WHAT THE TASK REQUIRES:
Count the lines of the entries below that contain the string "gmail", where case counts, and give only the number.

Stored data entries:
Segment Open
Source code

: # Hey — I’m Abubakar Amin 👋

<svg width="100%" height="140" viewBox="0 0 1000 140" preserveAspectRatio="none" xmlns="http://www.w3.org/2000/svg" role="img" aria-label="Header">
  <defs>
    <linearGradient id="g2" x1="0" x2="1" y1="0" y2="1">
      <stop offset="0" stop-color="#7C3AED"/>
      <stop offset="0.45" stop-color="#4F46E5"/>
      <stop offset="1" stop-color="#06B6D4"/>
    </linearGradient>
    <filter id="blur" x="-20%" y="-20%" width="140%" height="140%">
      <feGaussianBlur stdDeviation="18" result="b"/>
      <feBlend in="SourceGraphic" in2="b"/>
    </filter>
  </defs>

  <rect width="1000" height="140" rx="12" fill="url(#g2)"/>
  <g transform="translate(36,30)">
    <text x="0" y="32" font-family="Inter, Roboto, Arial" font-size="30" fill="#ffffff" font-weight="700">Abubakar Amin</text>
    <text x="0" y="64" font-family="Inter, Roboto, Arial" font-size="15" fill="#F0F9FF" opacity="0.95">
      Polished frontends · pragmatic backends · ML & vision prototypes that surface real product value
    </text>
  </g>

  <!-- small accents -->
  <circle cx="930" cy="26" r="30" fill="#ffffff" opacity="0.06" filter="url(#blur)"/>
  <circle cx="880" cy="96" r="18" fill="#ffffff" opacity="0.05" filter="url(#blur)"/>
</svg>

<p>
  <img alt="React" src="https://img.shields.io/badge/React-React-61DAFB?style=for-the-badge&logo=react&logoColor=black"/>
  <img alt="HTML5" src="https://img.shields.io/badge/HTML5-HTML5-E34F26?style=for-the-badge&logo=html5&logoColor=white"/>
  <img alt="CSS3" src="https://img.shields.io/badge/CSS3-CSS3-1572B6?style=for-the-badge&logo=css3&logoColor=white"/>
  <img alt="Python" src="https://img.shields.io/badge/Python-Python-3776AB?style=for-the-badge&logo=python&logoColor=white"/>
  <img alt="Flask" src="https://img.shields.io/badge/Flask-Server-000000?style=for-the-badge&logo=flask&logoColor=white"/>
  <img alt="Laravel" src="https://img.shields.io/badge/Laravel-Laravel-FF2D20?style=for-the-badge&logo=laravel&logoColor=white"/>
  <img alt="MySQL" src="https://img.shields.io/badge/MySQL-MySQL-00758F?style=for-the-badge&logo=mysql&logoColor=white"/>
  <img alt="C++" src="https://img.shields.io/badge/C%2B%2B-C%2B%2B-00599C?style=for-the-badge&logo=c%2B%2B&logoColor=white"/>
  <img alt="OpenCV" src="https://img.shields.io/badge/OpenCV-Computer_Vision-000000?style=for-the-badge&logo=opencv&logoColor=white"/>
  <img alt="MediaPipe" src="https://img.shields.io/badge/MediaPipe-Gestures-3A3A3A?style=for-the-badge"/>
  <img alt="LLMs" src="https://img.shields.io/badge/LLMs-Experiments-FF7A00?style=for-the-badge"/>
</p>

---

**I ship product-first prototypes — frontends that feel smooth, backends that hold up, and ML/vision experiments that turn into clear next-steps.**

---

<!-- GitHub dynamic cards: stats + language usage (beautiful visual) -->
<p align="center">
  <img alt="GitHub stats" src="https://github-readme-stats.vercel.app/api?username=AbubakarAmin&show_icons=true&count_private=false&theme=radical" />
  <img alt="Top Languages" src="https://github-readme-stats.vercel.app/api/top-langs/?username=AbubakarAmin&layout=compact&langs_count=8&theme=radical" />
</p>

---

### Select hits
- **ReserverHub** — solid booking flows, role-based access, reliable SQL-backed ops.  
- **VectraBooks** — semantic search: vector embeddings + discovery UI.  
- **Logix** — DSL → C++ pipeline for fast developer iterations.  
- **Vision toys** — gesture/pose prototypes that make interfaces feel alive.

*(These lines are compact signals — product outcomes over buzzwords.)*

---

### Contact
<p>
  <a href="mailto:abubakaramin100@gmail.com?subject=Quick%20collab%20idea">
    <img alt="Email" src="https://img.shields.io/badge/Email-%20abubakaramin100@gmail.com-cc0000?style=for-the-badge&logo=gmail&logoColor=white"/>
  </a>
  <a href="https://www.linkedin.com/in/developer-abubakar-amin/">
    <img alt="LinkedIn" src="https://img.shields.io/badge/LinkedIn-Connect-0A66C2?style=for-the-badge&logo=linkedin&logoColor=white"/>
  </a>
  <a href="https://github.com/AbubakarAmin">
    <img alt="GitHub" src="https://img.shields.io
Segment Closed
RESULT OF THE EXERCISE:
2